The Langdon recombination lines were also crossed to the Italian durum cv. Creso and to the Canadian durum cv. Kyle. In both cases, progeny with soft kernels were obtained, consistent with the presence of the Hardness locus and expression of the soft, wild-type Puroindolines from Chinese Spring. Soft Svevo was used as a parent to transfer the soft kernel trait to the adapted high-yielding durum cultivars Alzada, Havasu and Strongfield. Initial and backcross progeny segregated in an expected 1:2:1 ratio for soft kernel indicating stable and predictable inheritance. Recently we have obtained F2 progeny kernels from crosses between Soft Svevo and eleven of the CIMMYT International Durum Yield Nursery (IDYN) entries. All show normal segregation of F2 kernels in the spike (see Morris and Beecher 2012).

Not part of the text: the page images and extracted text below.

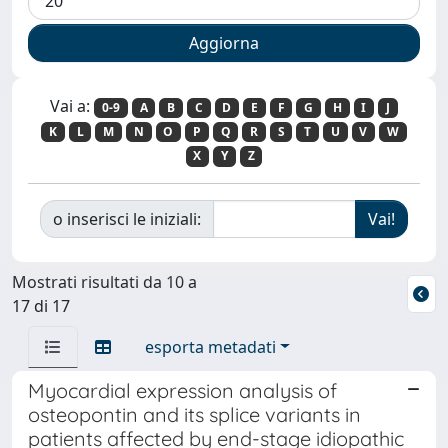
Vai a:
0-9
A
B
C
D
E
F
G
H
I
J
K
L
M
N
O
P
Q
R
S
T
U
V
W
X
Y
Z
o inserisci le iniziali:
Mostrati risultati da 10 a
17 di 17
esporta metadati
Myocardial expression analysis of
osteopontin and its splice variants in
patients affected by end-stage idiopathic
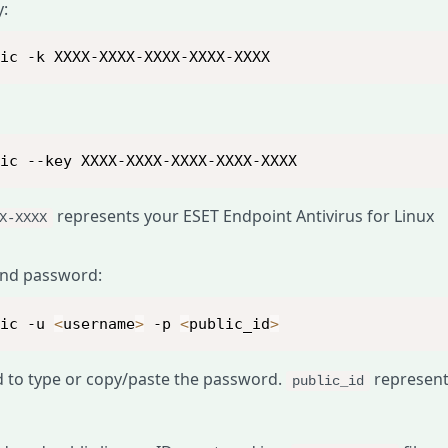
y:
lic -k XXXX-XXXX-XXXX-XXXX-XXXX
lic --key XXXX-XXXX-XXXX-XXXX-XXXX
represents your ESET Endpoint Antivirus for Linux
X-XXXX
and password:
lic -u 
<
username
>
 -p 
<
public_id
>
d to type or copy/paste the password.
represen
public_id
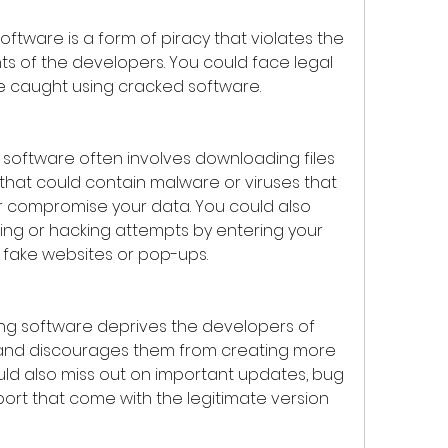
hts of the developers. You could face legal 
e caught using cracked software.
hat could contain malware or viruses that 
 compromise your data. You could also 
ing or hacking attempts by entering your 
 fake websites or pop-ups.
and discourages them from creating more 
uld also miss out on important updates, bug 
ort that come with the legitimate version 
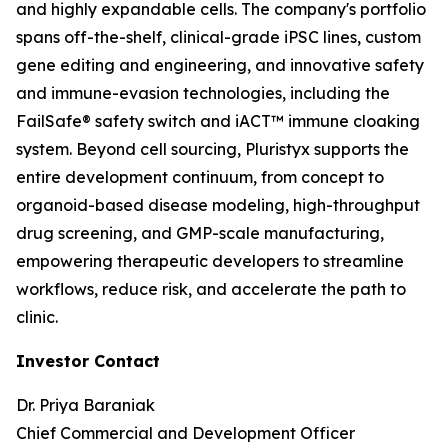
and highly expandable cells. The company's portfolio
spans off-the-shelf, clinical-grade iPSC lines, custom
gene editing and engineering, and innovative safety
and immune-evasion technologies, including the
FailSafe® safety switch and iACT™ immune cloaking
system. Beyond cell sourcing, Pluristyx supports the
entire development continuum, from concept to
organoid-based disease modeling, high-throughput
drug screening, and GMP-scale manufacturing,
empowering therapeutic developers to streamline
workflows, reduce risk, and accelerate the path to
clinic.
Investor Contact
Dr. Priya Baraniak
Chief Commercial and Development Officer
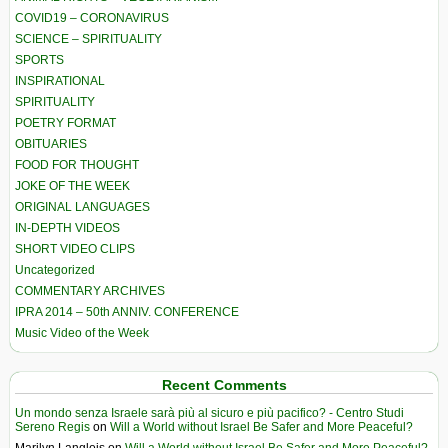
COVID19 – CORONAVIRUS
SCIENCE – SPIRITUALITY
SPORTS
INSPIRATIONAL
SPIRITUALITY
POETRY FORMAT
OBITUARIES
FOOD FOR THOUGHT
JOKE OF THE WEEK
ORIGINAL LANGUAGES
IN-DEPTH VIDEOS
SHORT VIDEO CLIPS
Uncategorized
COMMENTARY ARCHIVES
IPRA 2014 – 50th ANNIV. CONFERENCE
Music Video of the Week
Recent Comments
Un mondo senza Israele sarà più al sicuro e più pacifico? - Centro Studi
Sereno Regis
on
Will a World without Israel Be Safer and More Peaceful?
Marilyn Langlois
on
Will a World without Israel Be Safer and More Peaceful?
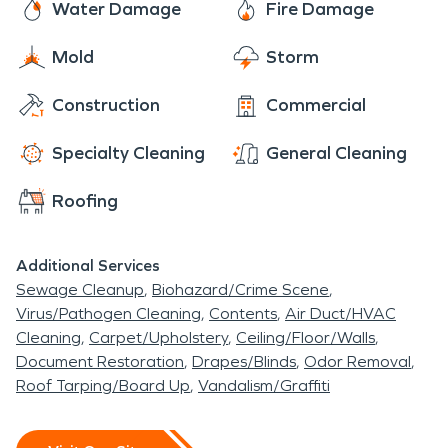
Water Damage
Fire Damage
Mold
Storm
Construction
Commercial
Specialty Cleaning
General Cleaning
Roofing
Additional Services
Sewage Cleanup
Biohazard/Crime Scene
Virus/Pathogen Cleaning
Contents
Air Duct/HVAC
Cleaning
Carpet/Upholstery
Ceiling/Floor/Walls
Document Restoration
Drapes/Blinds
Odor Removal
Roof Tarping/Board Up
Vandalism/Graffiti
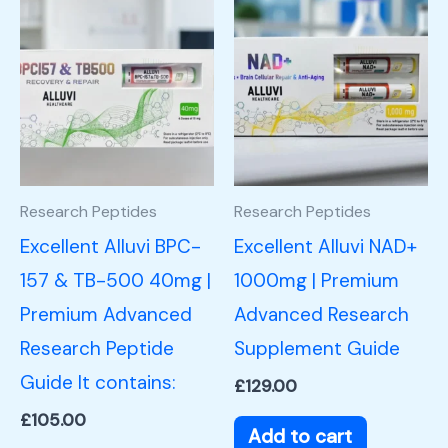
Research Peptides
Research Peptides
Excellent Alluvi BPC-
Excellent Alluvi NAD+
157 & TB-500 40mg |
1000mg | Premium
Premium Advanced
Advanced Research
Research Peptide
Supplement Guide
Guide It contains:
£
129.00
£
105.00
Add to cart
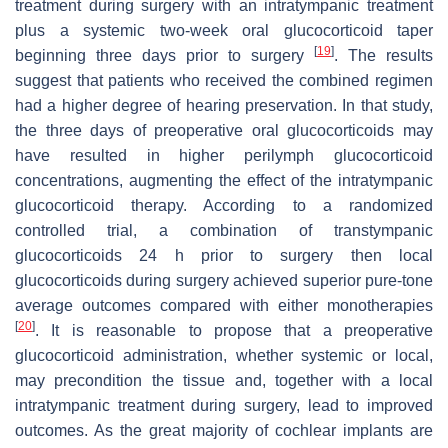
treatment during surgery with an intratympanic treatment
plus a systemic two-week oral glucocorticoid taper
[
19
]
beginning three days prior to surgery
. The results
suggest that patients who received the combined regimen
had a higher degree of hearing preservation. In that study,
the three days of preoperative oral glucocorticoids may
have resulted in higher perilymph glucocorticoid
concentrations, augmenting the effect of the intratympanic
glucocorticoid therapy. According to a randomized
controlled trial, a combination of transtympanic
glucocorticoids 24 h prior to surgery then local
glucocorticoids during surgery achieved superior pure-tone
average outcomes compared with either monotherapies
[
20
]
. It is reasonable to propose that a preoperative
glucocorticoid administration, whether systemic or local,
may precondition the tissue and, together with a local
intratympanic treatment during surgery, lead to improved
outcomes. As the great majority of cochlear implants are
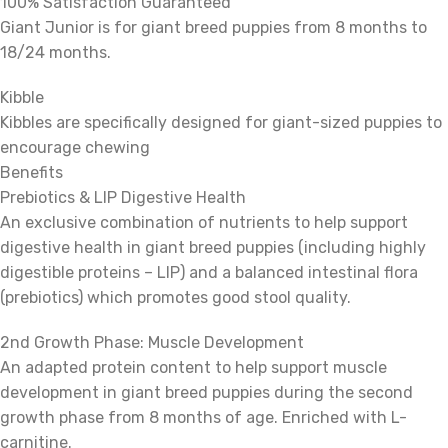
100% Satisfaction Guaranteed
Giant Junior is for giant breed puppies from 8 months to
18/24 months.
Kibble
Kibbles are specifically designed for giant-sized puppies to
encourage chewing
Benefits
Prebiotics & LIP Digestive Health
An exclusive combination of nutrients to help support
digestive health in giant breed puppies (including highly
digestible proteins – LIP) and a balanced intestinal flora
(prebiotics) which promotes good stool quality.
2nd Growth Phase: Muscle Development
An adapted protein content to help support muscle
development in giant breed puppies during the second
growth phase from 8 months of age. Enriched with L-
carnitine.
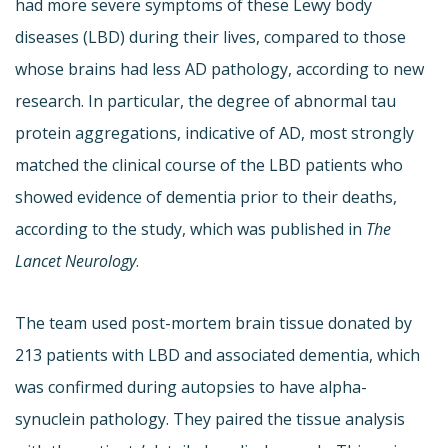
had more severe symptoms of these Lewy body
diseases (LBD) during their lives, compared to those
whose brains had less AD pathology, according to new
research. In particular, the degree of abnormal tau
protein aggregations, indicative of AD, most strongly
matched the clinical course of the LBD patients who
showed evidence of dementia prior to their deaths,
according to the study, which was published in
The
Lancet Neurology
.
The team used post-mortem brain tissue donated by
213 patients with LBD and associated dementia, which
was confirmed during autopsies to have alpha-
synuclein pathology. They paired the tissue analysis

Pilot scale spaghetti manufacture indicated that hydration levels could be reduced to 26–27 % for soft durum, as opposed to about 32 % for commercial semolina –a reduction of some 15 or more per cent. Less water added means less water to remove with expected significant energy savings. Cooking trials indicated equal-or-better texture, and cooking loss and tolerance.

Soft Svevo flour was used in various baked goods: baguette and batard hearth breads, pan bread, muffins, refrigerated doughs, croissants, and pizza crust. Results were generally very promising. All products showed the creamy yellow color of the durum endosperm carotenoids. Informal taste panelists commented on a very appealing flavor, appearance and texture. More detailed, controlled studies are certainly in order.

These studies demonstrate the stable transfer of the Puroindoline genes and Hardness locus from T. aestivum to T. turgidum subsp. durum. As such, the processing and utilization of durum were dramatically altered. Milling can be performed on “standard” wheat mills. As opposed to coarse semolina, a low starch damage, fine particle size flour can be produced. Flour quality for the first soft durum, ‘Soft Svevo’ appears to be intermediate between hard and soft hexaploid varieties. Further breeding, selection and testing will be needed to resolve end-use quality in greater detail. However, pilot-scale pasta trials have indicated excellent spaghetti quality of soft durum. A number of baked goods, traditionally made from hexaploid wheat flour, have been successfully made. Durums can also be freely crossed with wild emmer wheat, providing direct access to an enormous gene pool of disease resistance and stress tolerance traits. The creation of soft durum therefore increases the potential for wheat production under marginal cropping conditions, while establishing a new wheat class with expanded and novel uses.